Shilpa Gupta, MD, director, Genitourinary Medical Oncology, Taussig Cancer Institute, co-leader, Genitourinary Oncology Program, Cleveland Clinic, discusses the design, methodology, and potential significance of the ongoing phase 3 MAIN-CAV trial (NCT05092958) in patients with locally advanced/metastatic urothelial carcinoma.

This randomized, multicenter, international trial will assess the efficacy and safety of maintenance cabozantinib (Cabometyx) plus avelumab (Bavencio) vs maintenance avelumab alone, Gupta begins. A total of 654 patients with metastatic urothelial carcinoma who did not experience disease progression after 4 to 6 cycles of prior platinum-based chemotherapy will be enrolled on the trial, she states.

These patients will be randomized 1:1 to either the combination or avelumab monotherapy within 3 to 10 weeks after their last dose of chemotherapy, Gupta continues. The primary end point is overall survival (OS). Key secondary end points are progression-free survival, safety, tumor response, and health-related quality of life, she adds. Correlatives to assess biomarkers of response and avelumab resistance include tissue, blood, circulating tumor DNA, and urine analysis.

The MAIN-CAV study builds upon previous level 1 evidence for first-line avelumab maintenance therapy from the phase 3 JAVELIN Bladder 100 trial (NCT02603432), Gupta explains. This pivotal trial demonstrated that the addition of avelumab maintenance to best supportive care significantly improved OS vs best supportive care alone, she says. These data solidified switch maintenance with avelumab as the standard of care in this space, and accordingly led to the FDA approval of maintenance avelumab for patients with locally advanced or metastatic urothelial cancer who have not progressed on prior platinum-based chemotherapy.

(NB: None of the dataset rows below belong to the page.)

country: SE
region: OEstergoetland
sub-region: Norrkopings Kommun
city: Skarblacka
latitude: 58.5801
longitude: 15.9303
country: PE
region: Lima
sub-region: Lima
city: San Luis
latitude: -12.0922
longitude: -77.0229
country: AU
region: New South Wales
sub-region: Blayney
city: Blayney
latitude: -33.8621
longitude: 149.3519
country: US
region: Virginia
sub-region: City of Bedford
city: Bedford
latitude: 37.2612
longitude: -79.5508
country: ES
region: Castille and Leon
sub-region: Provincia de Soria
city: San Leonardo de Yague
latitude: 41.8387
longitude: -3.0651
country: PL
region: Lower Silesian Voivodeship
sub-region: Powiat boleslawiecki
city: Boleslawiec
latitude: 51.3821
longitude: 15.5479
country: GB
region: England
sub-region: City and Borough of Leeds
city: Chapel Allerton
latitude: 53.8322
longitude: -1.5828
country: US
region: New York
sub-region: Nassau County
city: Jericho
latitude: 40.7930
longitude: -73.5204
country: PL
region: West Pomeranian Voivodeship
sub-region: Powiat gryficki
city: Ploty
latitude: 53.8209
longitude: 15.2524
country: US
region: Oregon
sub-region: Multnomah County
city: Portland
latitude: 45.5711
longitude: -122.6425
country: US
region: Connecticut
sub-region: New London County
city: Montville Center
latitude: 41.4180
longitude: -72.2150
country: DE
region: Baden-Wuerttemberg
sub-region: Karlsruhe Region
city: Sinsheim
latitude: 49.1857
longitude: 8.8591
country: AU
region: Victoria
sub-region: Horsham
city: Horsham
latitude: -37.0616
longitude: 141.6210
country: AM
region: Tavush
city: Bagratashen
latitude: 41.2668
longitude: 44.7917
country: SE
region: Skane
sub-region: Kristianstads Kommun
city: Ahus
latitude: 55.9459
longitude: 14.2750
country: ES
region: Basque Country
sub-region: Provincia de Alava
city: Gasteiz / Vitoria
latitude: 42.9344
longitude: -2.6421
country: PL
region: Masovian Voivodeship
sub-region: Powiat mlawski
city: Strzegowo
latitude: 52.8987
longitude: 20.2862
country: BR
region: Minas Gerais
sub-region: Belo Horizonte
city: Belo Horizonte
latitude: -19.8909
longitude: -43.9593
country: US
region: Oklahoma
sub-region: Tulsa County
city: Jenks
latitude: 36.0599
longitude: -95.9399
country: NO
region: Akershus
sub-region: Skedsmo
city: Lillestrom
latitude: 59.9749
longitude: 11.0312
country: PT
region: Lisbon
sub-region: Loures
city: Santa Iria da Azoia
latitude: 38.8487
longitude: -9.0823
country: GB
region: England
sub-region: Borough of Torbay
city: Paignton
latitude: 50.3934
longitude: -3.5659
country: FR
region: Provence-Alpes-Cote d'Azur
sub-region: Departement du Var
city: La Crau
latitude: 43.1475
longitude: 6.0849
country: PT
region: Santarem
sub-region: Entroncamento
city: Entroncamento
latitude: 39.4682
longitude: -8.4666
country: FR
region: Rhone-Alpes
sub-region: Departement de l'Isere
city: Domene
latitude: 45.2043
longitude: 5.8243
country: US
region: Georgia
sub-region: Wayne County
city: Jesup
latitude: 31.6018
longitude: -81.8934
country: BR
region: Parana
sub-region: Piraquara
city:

Importantly, patients in JAVELIN Bladder 100 who had visceral metastases derived less benefit from avelumab maintenance compared with those who did not have visceral metastases, Gupta notes. It was hypothesized that the addition of a non-cross resistant therapy with non-overlapping toxicity would not only show synergy, but increase benefit without decreasing safety for this patient population, she details. Based on its previous efficacy in combination with immune checkpoint inhibitors in platinum-refractory metastatic urothelial cancer, cabozantinib was selected, Gupta says.

The MAIN-CAV trial is currently enrolling in the US and Canada.